Plenty of Torontonians want to see Ford fall. Many were frothing at their social-media mouths with delightful outrage as the Danforth drunkenness video circulated online. Embarrassing! Degrading! Disgusting! But this is the sort of “disgusting” that tingles. And, hey, I get it (though, for me, it’s usually with Lindsay Lohan). It is undeniably fascinating to watch someone make a mess out of his life so publicly, time after time, and to do it so defiantly.
It took only 10 days for more than 8,300 donors to raise $201,254 to buy the alleged tape of Rob Ford smoking crack-cocaine, many probably believing the video would force the mayor to resign. This didn’t happen, because the video never materialized. What did happen, though, is that Ford’s substance-related woes became official—there was, for the first time, even some talk of rehab. First, in May, Mark Towhey, Ford’s then-chief-of-staff, told him to go and do something about his problem. In June, Ford’s former campaign manager, Nick Kouvalis, said he wouldn’t help Ford get re-elected in 2014 unless the mayor went to rehab.
Towhey suffered the typical fate of friends of addicts: He was removed. Back when I used to drink, I hid away from all my friends, especially the ones who were too nosy. And, when they would pry, like Towhey probably did with Ford, I’d cause a fight and try to force an end to the friendship. Addiction is likely one of the only “diseases” in the world that turns people into assholes. Sure, some are assholes to begin with, but addiction tends to exacerbate that particular trait.
I’m not necessarily saying anyone is an asshole in this situation, of course, and it might be considered defamatory to call someone an “addict,” because, hey, a person isn’t an addict until he admits he is. Unfortunately, some people die from not admitting it. If Ford is an addict, I don’t think it’ll kill him, but getting caught repeatedly is a mark of someone who no longer cares about appearances. It’s the mark of an addict who is unable to admit it, but who is publicly—and subconsciously—crying for help.
If he’s the true addict I suspect he is, he won’t enter rehab, and he won’t enter rehab and he won’t get help because he doesn’t believe he has a problem. Defiance is the last thing to die in an addict before he gets to the place of hopelessness, and Rob Ford is a defiant man. But! Should we all write letters to him and tell him we care about him and that he should accept the gift of sobriety we want to offer him?
I don’t know about you, but I don’t particularly want to help him. I’ve taken some defiant assholes to AA meetings, and it wasn’t fun. One ran out of the back door of a streetcar on our way to a meeting and almost got hit by a car. Another used to show up with a bottle of wine in her purse to meet me for “sober” coffee. I don’t need that shit and neither do you.

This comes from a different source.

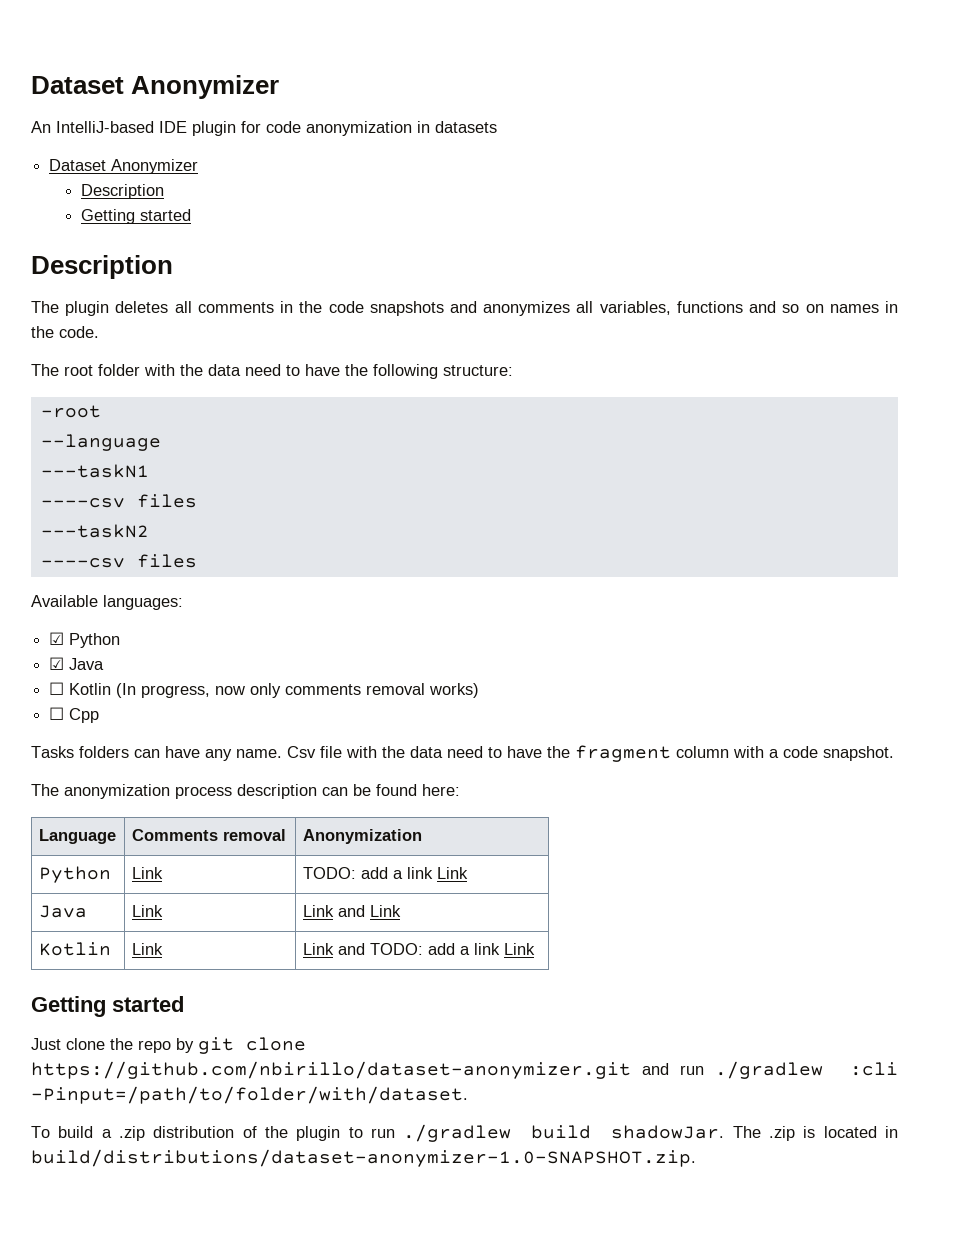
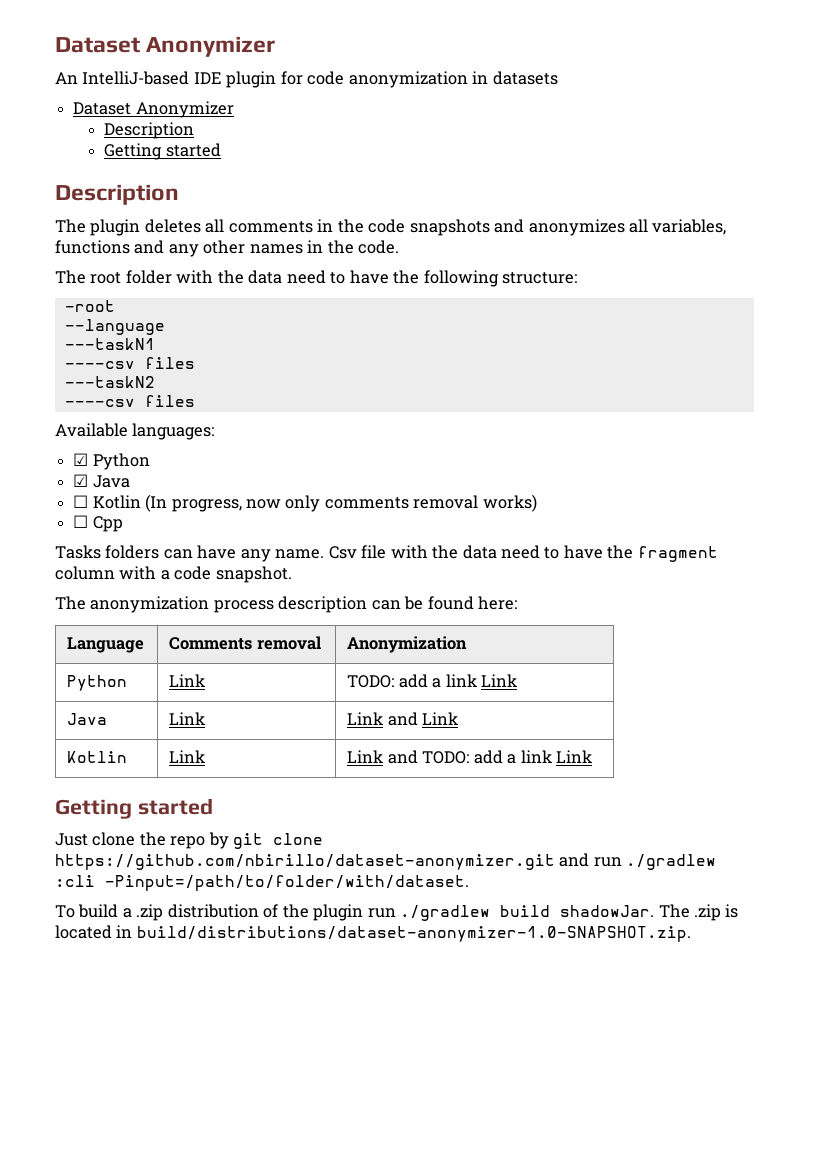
[782,304,824,313] so on -> [168,240,246,257] any other
[348,1127,363,1138] to -> (364, 912) none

Plus, were Ford to admit publicly that he has a problem, his chances of winning the 2014 election would probably even increase; the public plea of an addicted politician is more powerful than private shame. As cruel as it sounds, it may just be in everyone’s best interest that the mayor doesn’t enter rehab—at least not while he’s still in office.
Jowita Bydlowska is the author of Drunk Mom.